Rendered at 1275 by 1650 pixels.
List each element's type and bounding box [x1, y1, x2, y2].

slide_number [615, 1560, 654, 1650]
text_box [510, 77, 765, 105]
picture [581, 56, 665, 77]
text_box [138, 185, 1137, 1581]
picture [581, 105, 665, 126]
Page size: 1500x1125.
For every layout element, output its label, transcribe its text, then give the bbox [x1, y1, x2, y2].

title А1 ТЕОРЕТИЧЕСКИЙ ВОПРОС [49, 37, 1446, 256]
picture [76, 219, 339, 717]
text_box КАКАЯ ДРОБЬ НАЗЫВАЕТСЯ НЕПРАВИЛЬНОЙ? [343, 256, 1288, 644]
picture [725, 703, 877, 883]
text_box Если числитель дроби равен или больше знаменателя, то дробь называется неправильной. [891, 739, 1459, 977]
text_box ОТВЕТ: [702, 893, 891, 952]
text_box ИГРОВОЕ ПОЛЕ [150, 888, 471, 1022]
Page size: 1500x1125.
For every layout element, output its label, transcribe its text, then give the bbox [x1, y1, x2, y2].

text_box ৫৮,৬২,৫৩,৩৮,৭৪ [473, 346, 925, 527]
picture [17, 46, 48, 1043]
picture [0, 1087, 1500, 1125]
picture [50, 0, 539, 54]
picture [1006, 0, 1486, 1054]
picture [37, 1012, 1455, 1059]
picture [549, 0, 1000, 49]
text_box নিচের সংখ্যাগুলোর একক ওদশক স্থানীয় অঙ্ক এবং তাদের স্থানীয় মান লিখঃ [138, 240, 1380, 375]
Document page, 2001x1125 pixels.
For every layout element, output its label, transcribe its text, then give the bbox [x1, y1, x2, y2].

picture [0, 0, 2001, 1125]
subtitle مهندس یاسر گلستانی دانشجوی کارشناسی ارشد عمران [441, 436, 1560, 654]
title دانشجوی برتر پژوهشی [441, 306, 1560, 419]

### Task to carry out
The whole listing above should be output again exactly.

### Answer section
Rendered at 1275 by 1650 pixels.
List each element's type and bounding box [x1, y1, x2, y2].

slide_number [615, 1560, 654, 1650]
text_box [510, 77, 765, 105]
picture [581, 56, 665, 77]
text_box [138, 185, 1137, 1581]
picture [581, 105, 665, 126]
Page size: 1500x1125.
For every layout element, output its label, transcribe its text, then give the bbox [x1, y1, x2, y2].

title А1 ТЕОРЕТИЧЕСКИЙ ВОПРОС [49, 37, 1446, 256]
picture [76, 219, 339, 717]
text_box КАКАЯ ДРОБЬ НАЗЫВАЕТСЯ НЕПРАВИЛЬНОЙ? [343, 256, 1288, 644]
picture [725, 703, 877, 883]
text_box Если числитель дроби равен или больше знаменателя, то дробь называется неправильной. [891, 739, 1459, 977]
text_box ОТВЕТ: [702, 893, 891, 952]
text_box ИГРОВОЕ ПОЛЕ [150, 888, 471, 1022]
Page size: 1500x1125.
For every layout element, output its label, transcribe its text, then give the bbox [x1, y1, x2, y2].

text_box ৫৮,৬২,৫৩,৩৮,৭৪ [473, 346, 925, 527]
picture [17, 46, 48, 1043]
picture [0, 1087, 1500, 1125]
picture [50, 0, 539, 54]
picture [1006, 0, 1486, 1054]
picture [37, 1012, 1455, 1059]
picture [549, 0, 1000, 49]
text_box নিচের সংখ্যাগুলোর একক ওদশক স্থানীয় অঙ্ক এবং তাদের স্থানীয় মান লিখঃ [138, 240, 1380, 375]
Document page, 2001x1125 pixels.
For every layout element, output its label, transcribe its text, then give the bbox [x1, y1, x2, y2].

picture [0, 0, 2001, 1125]
subtitle مهندس یاسر گلستانی دانشجوی کارشناسی ارشد عمران [441, 436, 1560, 654]
title دانشجوی برتر پژوهشی [441, 306, 1560, 419]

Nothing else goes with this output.